[Household object change records]
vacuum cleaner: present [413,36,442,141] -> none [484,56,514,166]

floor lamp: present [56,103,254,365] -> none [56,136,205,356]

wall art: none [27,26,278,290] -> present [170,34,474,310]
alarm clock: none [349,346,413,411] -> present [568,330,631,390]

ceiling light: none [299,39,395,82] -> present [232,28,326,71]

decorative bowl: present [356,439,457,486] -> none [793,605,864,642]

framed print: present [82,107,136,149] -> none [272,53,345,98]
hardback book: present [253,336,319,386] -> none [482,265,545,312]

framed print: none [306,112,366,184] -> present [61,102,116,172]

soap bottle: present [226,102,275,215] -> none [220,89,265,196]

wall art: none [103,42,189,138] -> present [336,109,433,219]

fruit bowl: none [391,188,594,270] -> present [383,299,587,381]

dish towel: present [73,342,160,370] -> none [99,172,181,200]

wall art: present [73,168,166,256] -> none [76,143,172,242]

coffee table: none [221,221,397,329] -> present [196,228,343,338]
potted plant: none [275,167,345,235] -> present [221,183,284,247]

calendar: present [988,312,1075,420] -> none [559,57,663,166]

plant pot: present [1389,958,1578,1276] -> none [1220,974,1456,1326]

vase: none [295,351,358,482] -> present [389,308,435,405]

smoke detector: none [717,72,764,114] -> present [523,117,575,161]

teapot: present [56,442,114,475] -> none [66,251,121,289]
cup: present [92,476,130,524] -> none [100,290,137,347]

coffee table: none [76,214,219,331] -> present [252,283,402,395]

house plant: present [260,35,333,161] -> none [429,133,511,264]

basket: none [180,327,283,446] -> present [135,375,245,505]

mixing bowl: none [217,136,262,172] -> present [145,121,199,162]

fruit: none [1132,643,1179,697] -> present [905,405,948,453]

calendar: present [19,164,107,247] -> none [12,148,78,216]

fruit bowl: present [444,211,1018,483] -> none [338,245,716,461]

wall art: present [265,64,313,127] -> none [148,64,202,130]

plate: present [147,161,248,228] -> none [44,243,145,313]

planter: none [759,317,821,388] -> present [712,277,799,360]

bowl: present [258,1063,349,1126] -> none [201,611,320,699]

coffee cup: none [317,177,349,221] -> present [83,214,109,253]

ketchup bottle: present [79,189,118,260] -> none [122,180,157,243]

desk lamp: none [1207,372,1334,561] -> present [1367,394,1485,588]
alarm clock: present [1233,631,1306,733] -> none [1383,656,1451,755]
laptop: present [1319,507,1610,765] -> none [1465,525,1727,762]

TASK TO COMPLETE => All records shown above are to be output exactly.

ANSWER SECTION =>
vacuum cleaner: present [413,36,442,141] -> none [484,56,514,166]

floor lamp: present [56,103,254,365] -> none [56,136,205,356]

wall art: none [27,26,278,290] -> present [170,34,474,310]
alarm clock: none [349,346,413,411] -> present [568,330,631,390]

ceiling light: none [299,39,395,82] -> present [232,28,326,71]

decorative bowl: present [356,439,457,486] -> none [793,605,864,642]

framed print: present [82,107,136,149] -> none [272,53,345,98]
hardback book: present [253,336,319,386] -> none [482,265,545,312]

framed print: none [306,112,366,184] -> present [61,102,116,172]

soap bottle: present [226,102,275,215] -> none [220,89,265,196]

wall art: none [103,42,189,138] -> present [336,109,433,219]

fruit bowl: none [391,188,594,270] -> present [383,299,587,381]

dish towel: present [73,342,160,370] -> none [99,172,181,200]

wall art: present [73,168,166,256] -> none [76,143,172,242]

coffee table: none [221,221,397,329] -> present [196,228,343,338]
potted plant: none [275,167,345,235] -> present [221,183,284,247]

calendar: present [988,312,1075,420] -> none [559,57,663,166]

plant pot: present [1389,958,1578,1276] -> none [1220,974,1456,1326]

vase: none [295,351,358,482] -> present [389,308,435,405]

smoke detector: none [717,72,764,114] -> present [523,117,575,161]

teapot: present [56,442,114,475] -> none [66,251,121,289]
cup: present [92,476,130,524] -> none [100,290,137,347]

coffee table: none [76,214,219,331] -> present [252,283,402,395]

house plant: present [260,35,333,161] -> none [429,133,511,264]

basket: none [180,327,283,446] -> present [135,375,245,505]

mixing bowl: none [217,136,262,172] -> present [145,121,199,162]

fruit: none [1132,643,1179,697] -> present [905,405,948,453]

calendar: present [19,164,107,247] -> none [12,148,78,216]

fruit bowl: present [444,211,1018,483] -> none [338,245,716,461]

wall art: present [265,64,313,127] -> none [148,64,202,130]

plate: present [147,161,248,228] -> none [44,243,145,313]

planter: none [759,317,821,388] -> present [712,277,799,360]

bowl: present [258,1063,349,1126] -> none [201,611,320,699]

coffee cup: none [317,177,349,221] -> present [83,214,109,253]

ketchup bottle: present [79,189,118,260] -> none [122,180,157,243]

desk lamp: none [1207,372,1334,561] -> present [1367,394,1485,588]
alarm clock: present [1233,631,1306,733] -> none [1383,656,1451,755]
laptop: present [1319,507,1610,765] -> none [1465,525,1727,762]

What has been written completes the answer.